** Opening Records for this task block **
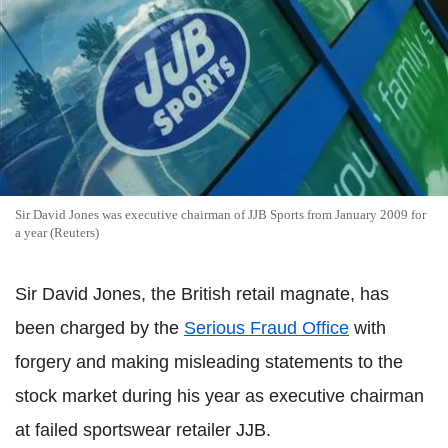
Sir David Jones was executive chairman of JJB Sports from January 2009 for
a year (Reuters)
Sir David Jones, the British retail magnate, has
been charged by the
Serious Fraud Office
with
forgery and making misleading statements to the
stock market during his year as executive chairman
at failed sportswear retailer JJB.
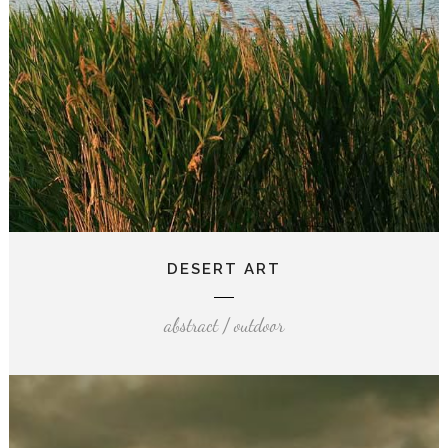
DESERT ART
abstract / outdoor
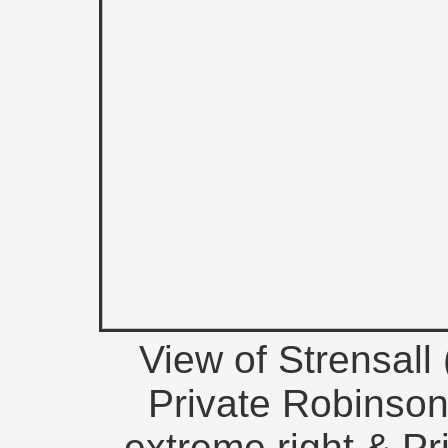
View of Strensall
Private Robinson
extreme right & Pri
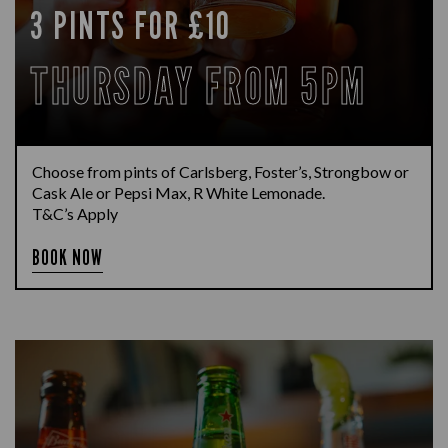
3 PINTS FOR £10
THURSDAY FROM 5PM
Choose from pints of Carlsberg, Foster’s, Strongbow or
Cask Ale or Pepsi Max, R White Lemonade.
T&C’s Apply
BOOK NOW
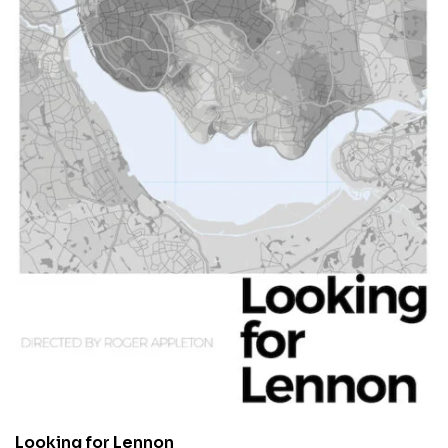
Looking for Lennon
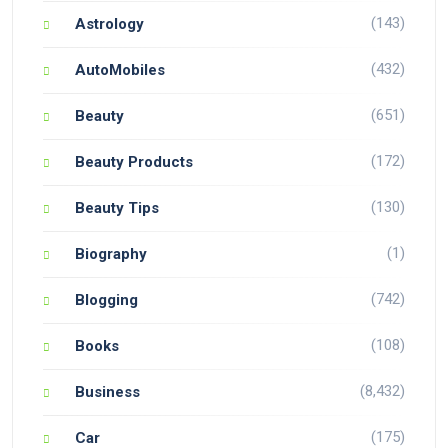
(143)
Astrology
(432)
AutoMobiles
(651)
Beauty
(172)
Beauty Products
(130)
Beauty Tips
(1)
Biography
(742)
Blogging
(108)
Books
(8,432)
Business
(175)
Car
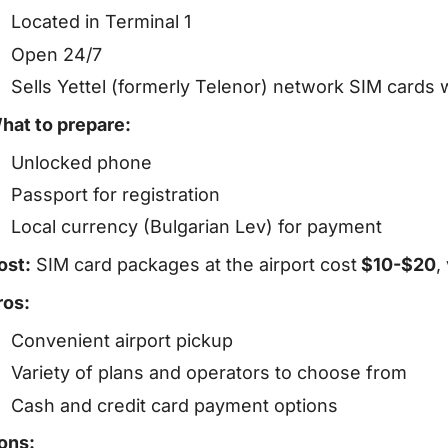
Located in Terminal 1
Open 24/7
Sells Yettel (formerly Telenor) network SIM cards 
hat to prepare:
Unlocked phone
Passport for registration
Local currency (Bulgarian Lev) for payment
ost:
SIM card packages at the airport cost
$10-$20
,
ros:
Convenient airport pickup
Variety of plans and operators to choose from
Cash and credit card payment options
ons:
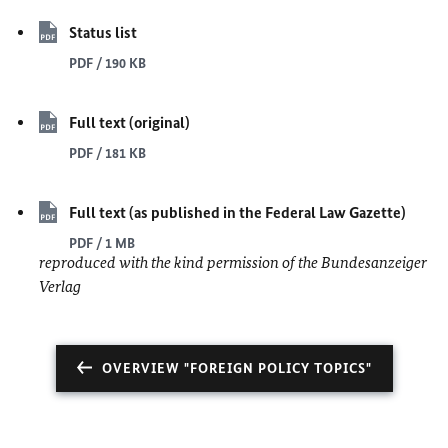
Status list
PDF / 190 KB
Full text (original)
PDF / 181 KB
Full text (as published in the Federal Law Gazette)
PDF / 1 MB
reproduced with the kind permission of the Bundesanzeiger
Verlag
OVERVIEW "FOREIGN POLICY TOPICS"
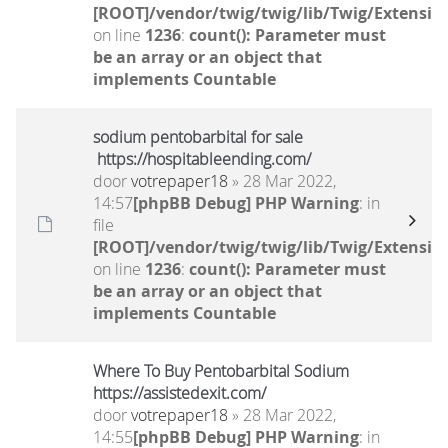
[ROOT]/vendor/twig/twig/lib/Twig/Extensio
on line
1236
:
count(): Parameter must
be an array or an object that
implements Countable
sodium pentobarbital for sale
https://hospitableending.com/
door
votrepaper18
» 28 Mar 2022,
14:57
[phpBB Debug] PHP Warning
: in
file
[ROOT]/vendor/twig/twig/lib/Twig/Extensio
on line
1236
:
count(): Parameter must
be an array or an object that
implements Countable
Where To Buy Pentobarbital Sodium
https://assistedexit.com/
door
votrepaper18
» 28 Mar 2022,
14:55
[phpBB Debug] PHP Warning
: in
** Closing Records for this task block **
#### What the exercise asks
Where the word "Full" shows up in a line of the listing, return that line.

#### Reply
Full text (original)
Full text (as published in the Federal Law Gazette)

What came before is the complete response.